Text shown »
--- start ---

Similarly, the logic implemented as hardware and/or software may
serve as means for reading and/or writing values, returning
indications of hits and/or misses, evicting entries, and returning
values from the caches 108-110, memory 104, CHiP 106, prediction
table 107, and queue 301. Example of such means logic includes
memory controllers (e.g., the memory controller 104), cache
controllers, and data controllers.
[0036] FIG. 4 is a flow chart illustrating an example method 400 to
expedite cache misses using cache hit prediction, according to one
aspect. As shown, the method 400 includes block 410, where the CHiP
106 determines that a request to access data stored at a first
physical memory address misses in a private cache 102, namely the
L2 cache 109. At block 420, described in greater detail with
reference to FIG. 5, the CHiP 106 determines that a confidence
value 202 received from the prediction table 107 for the first
physical address exceeds a threshold. As previously stated, the
CHiP 106 receives the confidence value 202 based on a hash value
generated by applying a hash function 111 to the first physical
address. At block 430, described in greater detail with reference
to FIG. 6, the CHiP 106 issues a speculative read request
specifying the first physical address to the memory controller 104
of the memory 105. At block 440, a demand request specifying the
first physical address is issued to a shared cache 103 (e.g., the
L3 cache 110). Although depicted as occurring subsequent to block
430, the performance of blocks 430 and 440 may occur in any order
and/or contemporaneously. At block 450, the CHiP 106 determines
that the miss incurred at block 450 resolves. Generally, the miss
resolves by bringing the requested data to the L2 cache from the L3
cache 110 or the memory 105. At block 460, described in greater
detail with reference to FIG. 7, the CHiP 106 updates the
confidence value 202 received at block 420 based on the miss in the
L2 cache 109 resolving at block 450. Generally, if the miss is
serviced by the L3 cache 110, the confidence value 202 is
decremented and/or reset. If the miss is serviced by the memory
105, the confidence value 202 is incremented. Doing so allows the
CHiP 106 to dynamically adjust the confidence values 202 in the
prediction table 107 based on whether the predictions made by the
CHiP 106 were correct or incorrect, which improves subsequent
predictions made by the CHiP 106.

--- end ---

Supplied entries »
--- start ---

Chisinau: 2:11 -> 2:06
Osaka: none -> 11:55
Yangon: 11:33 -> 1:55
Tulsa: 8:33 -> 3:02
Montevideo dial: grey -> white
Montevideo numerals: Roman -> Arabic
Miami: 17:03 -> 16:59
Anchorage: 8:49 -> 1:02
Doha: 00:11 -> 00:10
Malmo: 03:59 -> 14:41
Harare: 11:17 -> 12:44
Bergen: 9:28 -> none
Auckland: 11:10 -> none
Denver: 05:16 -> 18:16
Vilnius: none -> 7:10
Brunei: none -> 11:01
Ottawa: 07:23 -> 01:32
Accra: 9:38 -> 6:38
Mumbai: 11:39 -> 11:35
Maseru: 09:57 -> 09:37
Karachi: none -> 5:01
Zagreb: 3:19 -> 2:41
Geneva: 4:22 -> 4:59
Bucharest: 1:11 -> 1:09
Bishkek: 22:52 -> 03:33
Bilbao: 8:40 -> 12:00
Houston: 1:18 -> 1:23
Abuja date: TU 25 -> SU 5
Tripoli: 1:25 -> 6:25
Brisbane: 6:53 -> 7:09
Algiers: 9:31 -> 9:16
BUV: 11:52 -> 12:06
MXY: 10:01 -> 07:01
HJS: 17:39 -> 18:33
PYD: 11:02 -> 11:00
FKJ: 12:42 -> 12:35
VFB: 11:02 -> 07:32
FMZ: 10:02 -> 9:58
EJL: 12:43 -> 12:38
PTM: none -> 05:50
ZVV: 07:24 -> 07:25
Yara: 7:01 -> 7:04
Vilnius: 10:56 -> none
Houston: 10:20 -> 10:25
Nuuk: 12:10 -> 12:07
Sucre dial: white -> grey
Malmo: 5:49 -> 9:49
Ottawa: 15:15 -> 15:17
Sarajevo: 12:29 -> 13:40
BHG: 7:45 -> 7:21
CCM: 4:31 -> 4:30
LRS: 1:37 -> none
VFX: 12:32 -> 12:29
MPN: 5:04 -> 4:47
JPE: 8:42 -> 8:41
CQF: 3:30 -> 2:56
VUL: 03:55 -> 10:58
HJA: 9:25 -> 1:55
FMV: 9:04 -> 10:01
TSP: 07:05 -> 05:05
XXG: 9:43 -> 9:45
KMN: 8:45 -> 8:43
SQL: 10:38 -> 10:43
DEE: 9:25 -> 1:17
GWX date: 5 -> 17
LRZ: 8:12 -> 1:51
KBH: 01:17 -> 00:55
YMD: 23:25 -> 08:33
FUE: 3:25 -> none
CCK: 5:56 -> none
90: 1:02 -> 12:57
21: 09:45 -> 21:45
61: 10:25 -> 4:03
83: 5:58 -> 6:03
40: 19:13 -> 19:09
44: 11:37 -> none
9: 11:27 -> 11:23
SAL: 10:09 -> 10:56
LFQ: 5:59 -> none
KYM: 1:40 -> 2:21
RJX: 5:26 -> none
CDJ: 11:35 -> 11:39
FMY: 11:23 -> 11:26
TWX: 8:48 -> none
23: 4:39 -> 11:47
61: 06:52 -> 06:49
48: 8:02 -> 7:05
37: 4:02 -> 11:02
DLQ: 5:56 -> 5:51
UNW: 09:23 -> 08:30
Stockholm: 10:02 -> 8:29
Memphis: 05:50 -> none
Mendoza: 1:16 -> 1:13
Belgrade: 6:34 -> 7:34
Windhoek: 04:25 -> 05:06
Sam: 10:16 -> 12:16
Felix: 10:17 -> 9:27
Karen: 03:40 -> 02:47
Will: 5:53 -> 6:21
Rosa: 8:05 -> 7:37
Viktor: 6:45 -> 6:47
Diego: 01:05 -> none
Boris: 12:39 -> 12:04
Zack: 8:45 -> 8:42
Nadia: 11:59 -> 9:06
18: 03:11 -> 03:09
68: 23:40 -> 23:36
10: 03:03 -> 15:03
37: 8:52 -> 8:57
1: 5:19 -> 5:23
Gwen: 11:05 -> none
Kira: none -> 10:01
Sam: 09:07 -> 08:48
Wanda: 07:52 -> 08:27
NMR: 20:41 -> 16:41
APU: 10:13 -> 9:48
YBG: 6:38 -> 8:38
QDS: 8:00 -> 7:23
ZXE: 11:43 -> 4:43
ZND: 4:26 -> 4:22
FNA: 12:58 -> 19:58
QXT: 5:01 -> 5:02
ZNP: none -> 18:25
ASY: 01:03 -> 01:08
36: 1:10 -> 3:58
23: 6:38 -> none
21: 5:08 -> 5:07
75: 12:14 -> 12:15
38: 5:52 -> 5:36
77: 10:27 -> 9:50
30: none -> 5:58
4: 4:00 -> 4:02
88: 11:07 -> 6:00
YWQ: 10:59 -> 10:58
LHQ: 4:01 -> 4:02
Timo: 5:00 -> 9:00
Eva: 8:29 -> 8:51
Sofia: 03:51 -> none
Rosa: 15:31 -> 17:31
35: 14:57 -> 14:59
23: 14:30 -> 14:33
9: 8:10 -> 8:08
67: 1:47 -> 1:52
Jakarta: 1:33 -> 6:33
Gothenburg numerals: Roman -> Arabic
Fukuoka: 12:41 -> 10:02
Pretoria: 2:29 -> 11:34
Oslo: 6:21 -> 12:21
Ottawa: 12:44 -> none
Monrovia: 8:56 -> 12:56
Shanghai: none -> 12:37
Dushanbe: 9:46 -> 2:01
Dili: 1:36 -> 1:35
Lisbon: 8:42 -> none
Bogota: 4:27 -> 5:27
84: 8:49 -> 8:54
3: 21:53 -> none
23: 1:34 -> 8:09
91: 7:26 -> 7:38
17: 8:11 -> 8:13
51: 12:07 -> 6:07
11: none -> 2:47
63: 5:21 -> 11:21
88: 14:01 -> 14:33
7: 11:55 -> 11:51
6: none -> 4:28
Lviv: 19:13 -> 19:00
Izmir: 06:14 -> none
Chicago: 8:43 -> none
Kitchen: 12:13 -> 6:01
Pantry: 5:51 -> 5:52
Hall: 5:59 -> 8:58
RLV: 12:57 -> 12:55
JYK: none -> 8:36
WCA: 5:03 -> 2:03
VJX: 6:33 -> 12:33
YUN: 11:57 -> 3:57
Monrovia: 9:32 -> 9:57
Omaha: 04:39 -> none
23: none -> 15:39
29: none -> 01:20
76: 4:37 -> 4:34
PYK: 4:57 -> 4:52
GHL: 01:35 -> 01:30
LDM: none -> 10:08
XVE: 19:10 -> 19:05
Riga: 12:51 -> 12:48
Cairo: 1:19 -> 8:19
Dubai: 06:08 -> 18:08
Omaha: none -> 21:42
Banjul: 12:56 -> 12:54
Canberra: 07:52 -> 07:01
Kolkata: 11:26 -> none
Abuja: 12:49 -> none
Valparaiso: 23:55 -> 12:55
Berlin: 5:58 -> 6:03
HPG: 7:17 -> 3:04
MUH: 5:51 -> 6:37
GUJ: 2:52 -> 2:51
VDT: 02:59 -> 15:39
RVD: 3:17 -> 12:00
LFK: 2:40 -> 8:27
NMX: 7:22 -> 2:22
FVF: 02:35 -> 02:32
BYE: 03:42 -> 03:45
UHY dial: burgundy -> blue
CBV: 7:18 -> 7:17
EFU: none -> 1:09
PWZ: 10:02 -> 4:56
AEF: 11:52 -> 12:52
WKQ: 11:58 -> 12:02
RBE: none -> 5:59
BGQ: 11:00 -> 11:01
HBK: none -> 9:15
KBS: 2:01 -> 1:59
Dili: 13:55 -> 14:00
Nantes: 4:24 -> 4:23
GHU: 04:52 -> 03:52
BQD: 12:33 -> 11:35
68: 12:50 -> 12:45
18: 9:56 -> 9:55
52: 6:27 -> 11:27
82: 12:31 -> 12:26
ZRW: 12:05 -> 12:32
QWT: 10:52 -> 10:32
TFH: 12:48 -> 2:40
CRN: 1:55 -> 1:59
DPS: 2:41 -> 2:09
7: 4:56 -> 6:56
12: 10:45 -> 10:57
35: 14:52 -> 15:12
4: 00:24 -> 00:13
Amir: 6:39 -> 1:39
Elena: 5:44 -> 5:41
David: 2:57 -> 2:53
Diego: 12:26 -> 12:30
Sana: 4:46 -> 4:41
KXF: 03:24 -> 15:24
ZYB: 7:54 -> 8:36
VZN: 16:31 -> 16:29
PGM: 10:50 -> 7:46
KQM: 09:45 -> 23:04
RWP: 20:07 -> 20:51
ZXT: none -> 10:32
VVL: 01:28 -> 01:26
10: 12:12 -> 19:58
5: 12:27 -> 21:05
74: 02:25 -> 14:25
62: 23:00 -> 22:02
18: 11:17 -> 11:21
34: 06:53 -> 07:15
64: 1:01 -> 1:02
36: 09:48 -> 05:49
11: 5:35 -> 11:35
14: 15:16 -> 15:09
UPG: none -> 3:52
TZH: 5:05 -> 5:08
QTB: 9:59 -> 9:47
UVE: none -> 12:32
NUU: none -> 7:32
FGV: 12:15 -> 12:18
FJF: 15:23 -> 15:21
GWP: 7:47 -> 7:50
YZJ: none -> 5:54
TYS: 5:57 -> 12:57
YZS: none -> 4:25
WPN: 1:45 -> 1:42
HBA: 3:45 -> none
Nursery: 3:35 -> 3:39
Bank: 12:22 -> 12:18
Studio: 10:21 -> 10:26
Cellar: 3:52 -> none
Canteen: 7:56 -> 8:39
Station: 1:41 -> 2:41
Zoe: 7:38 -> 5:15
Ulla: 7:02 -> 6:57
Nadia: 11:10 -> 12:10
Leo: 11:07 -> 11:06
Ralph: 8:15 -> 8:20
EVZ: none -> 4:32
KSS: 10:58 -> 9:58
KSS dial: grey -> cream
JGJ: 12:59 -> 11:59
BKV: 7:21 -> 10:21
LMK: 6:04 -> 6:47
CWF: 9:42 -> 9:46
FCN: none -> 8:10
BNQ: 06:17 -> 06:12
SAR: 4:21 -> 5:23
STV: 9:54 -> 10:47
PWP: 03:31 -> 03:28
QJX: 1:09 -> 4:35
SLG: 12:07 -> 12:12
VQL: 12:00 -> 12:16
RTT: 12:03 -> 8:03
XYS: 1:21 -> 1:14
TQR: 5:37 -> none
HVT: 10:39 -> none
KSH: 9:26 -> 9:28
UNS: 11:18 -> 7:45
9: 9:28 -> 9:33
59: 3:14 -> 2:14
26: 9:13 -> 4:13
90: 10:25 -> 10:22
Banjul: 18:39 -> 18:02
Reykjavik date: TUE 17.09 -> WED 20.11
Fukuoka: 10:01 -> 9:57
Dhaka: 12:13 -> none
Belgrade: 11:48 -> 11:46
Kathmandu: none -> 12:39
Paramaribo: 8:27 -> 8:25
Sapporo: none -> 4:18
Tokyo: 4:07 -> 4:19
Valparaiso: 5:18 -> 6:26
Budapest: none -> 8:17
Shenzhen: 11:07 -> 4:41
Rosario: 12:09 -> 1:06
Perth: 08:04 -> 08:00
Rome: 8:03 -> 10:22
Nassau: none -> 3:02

--- end ---

Parts of the exercise »
a. In the cache hit prediction text, what happens to the confidence value when the miss is serviced by the memory 105?
b. Write out the cache hit prediction text word for word, between "Similarly, the logic" and "and data controllers.", inclusive.

The answers »
a. It is incremented.

b.
Similarly, the logic implemented as hardware and/or software may
serve as means for reading and/or writing values, returning
indications of hits and/or misses, evicting entries, and returning
values from the caches 108-110, memory 104, CHiP 106, prediction
table 107, and queue 301. Example of such means logic includes
memory controllers (e.g., the memory controller 104), cache
controllers, and data controllers.